**Text excerpt:**
*****

# Sentiment Analysis on Tweets

For this project, we will be using a large dataset of Twitter reviews for US Airlines, which are classified into three categories: positive, negative, or neutral. Our goal is to train a model based on this dataset to determine sentiments, i.e. positive, negative, or neutral, of new tweets on Airlines.
 

## Load Data
The standard libraies are loaded.

The data is first loaded using `pd.read_csv()`. Then the two columns `text` annd `airline_sentiment` are extracted from the file and stored in `df2`. 
We only want to analyze the tweets that have a 100% confidence from the dataset. The texts are stored separately in an array, `df2`.

In [17]:
import pandas as pd
import numpy as np

df = pd.read_csv('Twitter_analysis_sentiment.csv')
df2 = df[['text','airline_sentiment']]
# the tweets we are using are those labelled with 100% confidence
df2 = df2[df['airline_sentiment_confidence'] == 1]
textArray = np.array(df2['text'])

## Vectorize Tweets
Here the class `CountVectorizer` is imported from `sklearn` along with the library `nltk` in order to tokenize the text. CountVectorizer allows us to convert a collection of text into a matrix of token counts- the frequency of occurance of the words in each line.

The array of text is transformed using the `CountVectorizer` with `min_df=2` and `tokenizer = nltk.word_tokenize` and stored in `tweet_counts`. 

In [18]:
from sklearn.feature_extraction.text import CountVectorizer
import nltk
tweet_vec = CountVectorizer(min_df=2, tokenizer=nltk.word_tokenize) 
tweet_counts = tweet_vec.fit_transform(textArray)
print(tweet_counts.shape)

(10445, 5442)


## Create TF-IDF Vector
Next the class `TfidfTransformer` is imported from `sklearn`. Like with CountVectorizer, TfidfTransformer is stored in a variable, `tfidf_transformer` and is used to fit the tweet_counts. 

`TfidfTransformer` converts the count matrix to a tf-idf representation ora  term-frequency times inverse document-frequency. This gives a weighing factor to the counts to reduce the impact of words that occur frequently in a corpus and would be less informative than other words. 

In [19]:
from sklearn.feature_extraction.text import TfidfTransformer
tfidf_transformer = TfidfTransformer()
tweet_tfidf = tfidf_transformer.fit_transform(tweet_counts)
print(tweet_tfidf.shape)

(10445, 5442)


## Create Target Vector
We create `target` vector to map the `positive` comments as `1` and `negative` comments as `-1` 

In [20]:
# map negative to -1, positve to 1, and neutral to 0
target = np.zeros(textArray.shape[0])
target[df2['airline_sentiment'] == 'positive'] = 1
target[df2['airline_sentiment'] == 'negative'] = -1

## Using SVM from SKlearn

### Use k-fold cross validation
We will first use the SVM method to classify the data. K-fold cross validation is used to train and test the data. The data is first shuffled before going throught the cross-validation in order to not be training consecutive tweets about one airline since the dataset is organized by airlines.

*****

**Supplied entries:**
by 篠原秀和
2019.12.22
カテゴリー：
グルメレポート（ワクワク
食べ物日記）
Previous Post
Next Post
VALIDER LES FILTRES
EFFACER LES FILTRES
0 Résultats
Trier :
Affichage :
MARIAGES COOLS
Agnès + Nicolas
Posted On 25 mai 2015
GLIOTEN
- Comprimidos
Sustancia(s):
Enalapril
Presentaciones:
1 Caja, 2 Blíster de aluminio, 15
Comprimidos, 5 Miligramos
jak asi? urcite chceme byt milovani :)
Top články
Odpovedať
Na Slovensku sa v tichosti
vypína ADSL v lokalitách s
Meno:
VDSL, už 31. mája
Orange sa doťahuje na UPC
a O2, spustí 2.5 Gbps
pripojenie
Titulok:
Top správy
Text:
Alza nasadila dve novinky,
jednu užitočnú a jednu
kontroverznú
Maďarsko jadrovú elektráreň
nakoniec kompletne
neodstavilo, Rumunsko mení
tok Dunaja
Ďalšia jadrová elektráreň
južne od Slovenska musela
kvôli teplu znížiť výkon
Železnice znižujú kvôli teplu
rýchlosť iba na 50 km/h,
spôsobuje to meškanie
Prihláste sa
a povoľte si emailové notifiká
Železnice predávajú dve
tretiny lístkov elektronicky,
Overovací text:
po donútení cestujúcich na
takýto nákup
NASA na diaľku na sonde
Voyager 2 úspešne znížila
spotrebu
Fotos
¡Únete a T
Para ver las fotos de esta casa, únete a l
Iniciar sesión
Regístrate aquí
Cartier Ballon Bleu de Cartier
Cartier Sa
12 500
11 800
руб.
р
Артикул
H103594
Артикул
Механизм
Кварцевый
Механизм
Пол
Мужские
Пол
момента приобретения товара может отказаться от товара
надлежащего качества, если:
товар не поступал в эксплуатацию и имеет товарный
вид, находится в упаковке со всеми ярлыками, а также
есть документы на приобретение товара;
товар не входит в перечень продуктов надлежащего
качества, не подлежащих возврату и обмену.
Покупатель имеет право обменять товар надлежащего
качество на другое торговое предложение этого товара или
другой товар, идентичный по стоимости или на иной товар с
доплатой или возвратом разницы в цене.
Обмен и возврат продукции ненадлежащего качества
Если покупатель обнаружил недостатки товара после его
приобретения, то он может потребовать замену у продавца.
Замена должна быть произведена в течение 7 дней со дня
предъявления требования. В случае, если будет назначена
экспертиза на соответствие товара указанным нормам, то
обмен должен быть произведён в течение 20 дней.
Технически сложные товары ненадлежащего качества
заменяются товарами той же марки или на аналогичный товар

*****

**Directive:**
From the tweet sentiment analysis text above, copy verbatim the passage that begins with the words containing "df2 = df[['text','airline_sentiment']]" and ends with "textArray = np.array(df2['text'])".

**Expected output:**
df2 = df[['text','airline_sentiment']]
# the tweets we are using are those labelled with 100% confidence
df2 = df2[df['airline_sentiment_confidence'] == 1]
textArray = np.array(df2['text'])